Das erste Bandoneon wurde bereits 1854 in Carlsfeld/Sachsen (Deutschland) hergestellt. Ernst Louis Arnold kaufte die Firma, die sein Sohn Alfred Arnold 1911 übernahm. Das Markenzeichen AA, in Argentinien als “Doble A” bekannt, entstand und wurde in kurzer Zeit weltbekannt. Die Firma stellte Anfang der Dreißiger Jahre jährlich über 600 Bandoneons her und exportierte bis zum Zweiten Weltkrieg den allergrößten Teil der Instrumente nach Buenos Aires. “Doble A” war eine Spezialanfertigung für die Tangospieler Südamerikas, sein scharfer Ton passte nicht zur europäischen Volksmusik. Für die argentinischen Spieler aber war dieser Klang einzigartig. Das Bandoneon mit den zwei geschwungenen A’s verschmolz in Buenos Aires zunächst mit dem Tango, und später mit der Folklore des Landes.
Von Entre Rios zog Ruben Hidalgo nach Buenos Aires, spielte auf Bühnen und fürs Radio. Erste Konzertreisen nach Paraguay, Uruguay und Brasilien machten ihn bekannt. Er konnte von seiner Musik leben, was nicht jedem Bandoneonspieler gelang. Von Jorge Weckesser, einem der bekanntesten Restaurateure und Bandoneonstimmer in den Fünfziger und Sechziger Jahren wusste Ruben, dass es viele Spieler gab, die ihr Instrument nie abgeholt hatten, weil sie die Reparatur nicht bezahlen konnten. Ruben war im Jahre 2018 zum letzten Mal mit seinem Instrument in der Bandoneonwerkstatt in Buenos Aires. “Der Balg ist am empfindlichsten, dieser hier ist noch das Original, musste nur hin und wieder ausgebessert werden”, erzählte er mir. Die sechsundsechzig Knöpfe aus Perlmutt waren alle noch in Ordnung.
“1977 kam ich nach Bariloche. Wäre ich in Buenos Aires geblieben, würden mich vielleicht heute mehr kennen und respektieren und vielleicht meine Kompositionen spielen”, sagte er etwas melancholisch.

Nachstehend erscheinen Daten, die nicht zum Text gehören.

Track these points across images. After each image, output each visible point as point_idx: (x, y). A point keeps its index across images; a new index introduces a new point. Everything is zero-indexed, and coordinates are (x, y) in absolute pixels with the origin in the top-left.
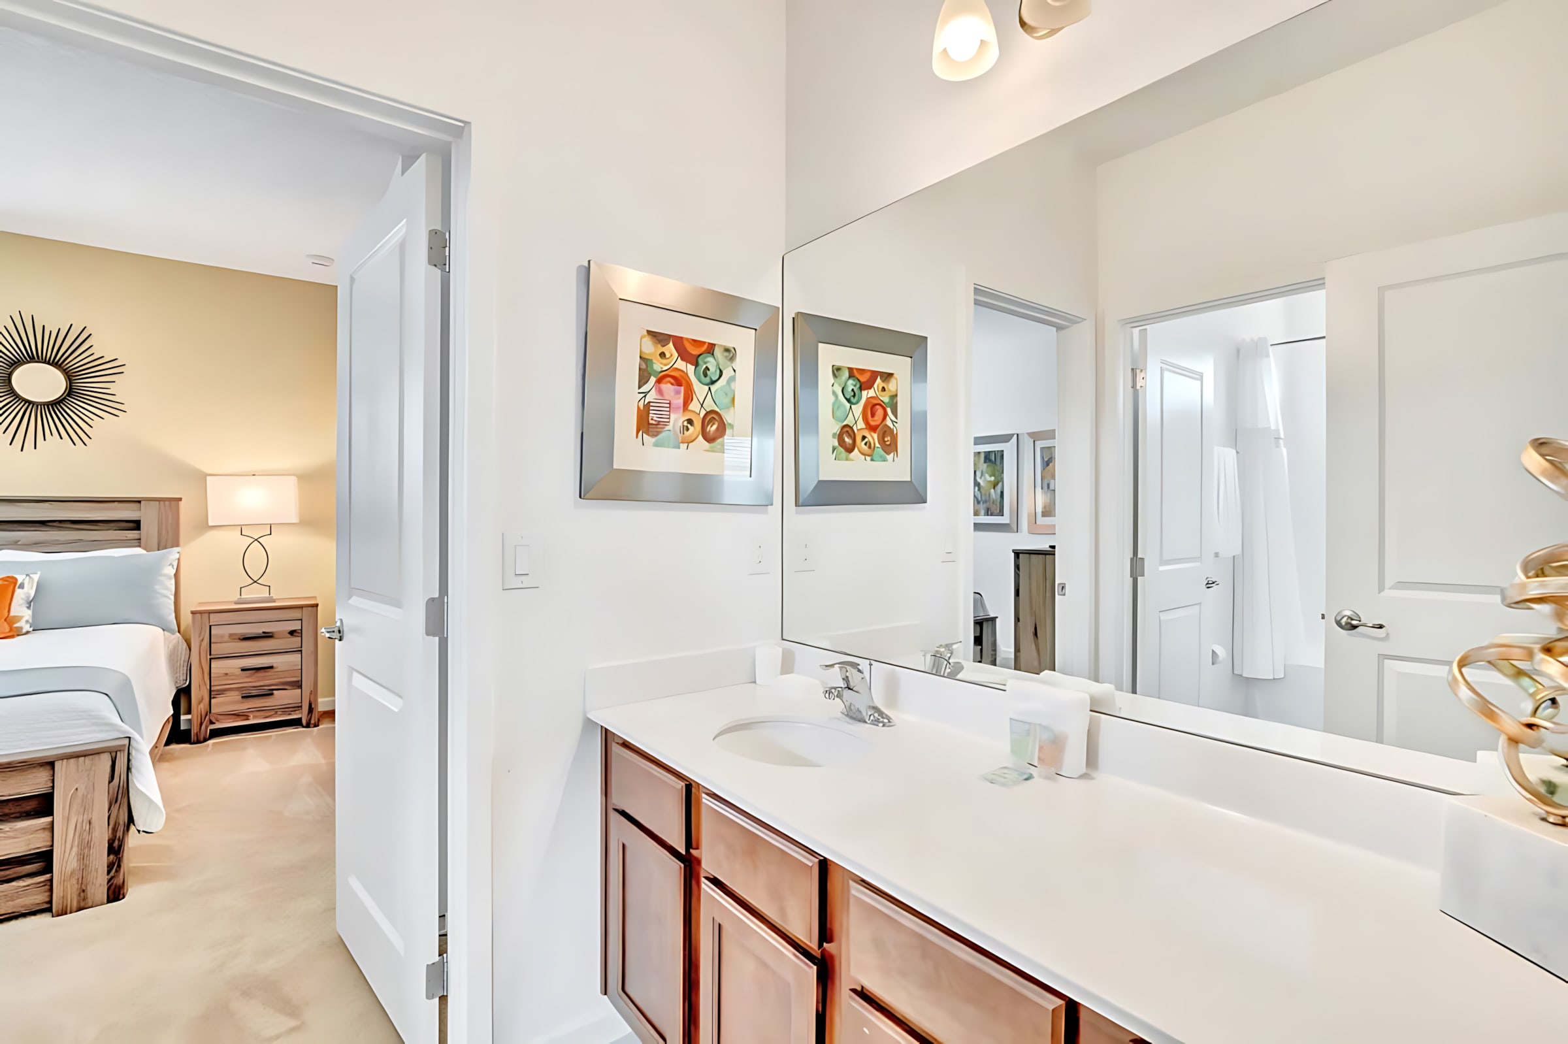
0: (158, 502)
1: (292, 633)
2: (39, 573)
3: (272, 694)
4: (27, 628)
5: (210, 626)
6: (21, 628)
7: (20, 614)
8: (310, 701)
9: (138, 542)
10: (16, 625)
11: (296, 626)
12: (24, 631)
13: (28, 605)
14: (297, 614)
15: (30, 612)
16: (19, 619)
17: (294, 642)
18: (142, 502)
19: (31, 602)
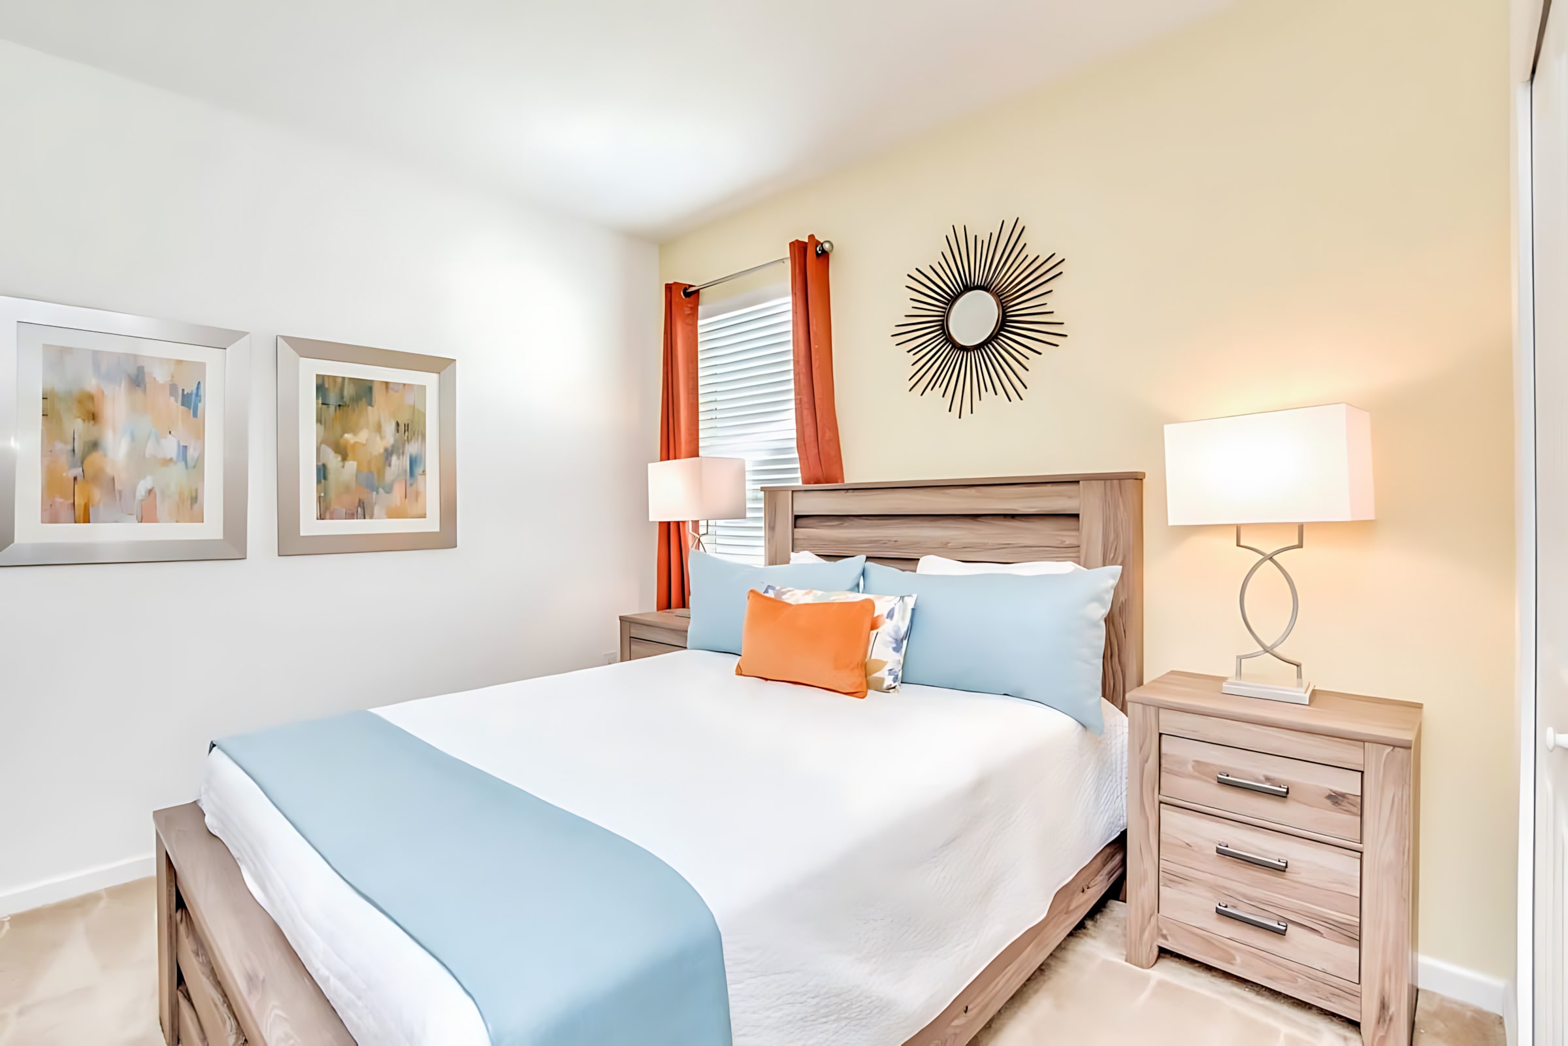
0: (1103, 482)
1: (1336, 798)
2: (915, 596)
3: (1282, 933)
4: (889, 681)
5: (1161, 735)
6: (882, 680)
7: (885, 660)
8: (1383, 988)
9: (1073, 552)
10: (876, 675)
11: (1348, 784)
12: (885, 685)
13: (894, 645)
14: (1352, 755)
15: (899, 657)
16: (881, 664)
17: (1340, 823)
18: (1081, 482)
19: (902, 640)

Ich kannte bereits einen Teil seiner Stücke, hatte sie in der Steppe oder während eines Besuches bei der jungen Bandoneonspielerin Vaninage hört. “Otoño in Nagaski”, ein Tango, den er auf einem seiner vielen Japanreisen geschrieben hatte, war mir besonders aufgefallen oder der Chamamé “Rio Limay”, dem Fluss, der aus dem Lago Nahuel Huapi fliesst.
Ruben ist sechsundachtzig Jahre alt, und Ehrenbürger der Stadt Bariloche. Seine jüngste Tochter begleitet ihn manchmal mit der Geige, er spielt immer noch alles auswendig und jedesmal leuchten seine Augen, er lacht und freut sich, wenn das Handy klingelt und er wieder einen Auftrag entgegen nimmt, für sich und seinen Gitarristen.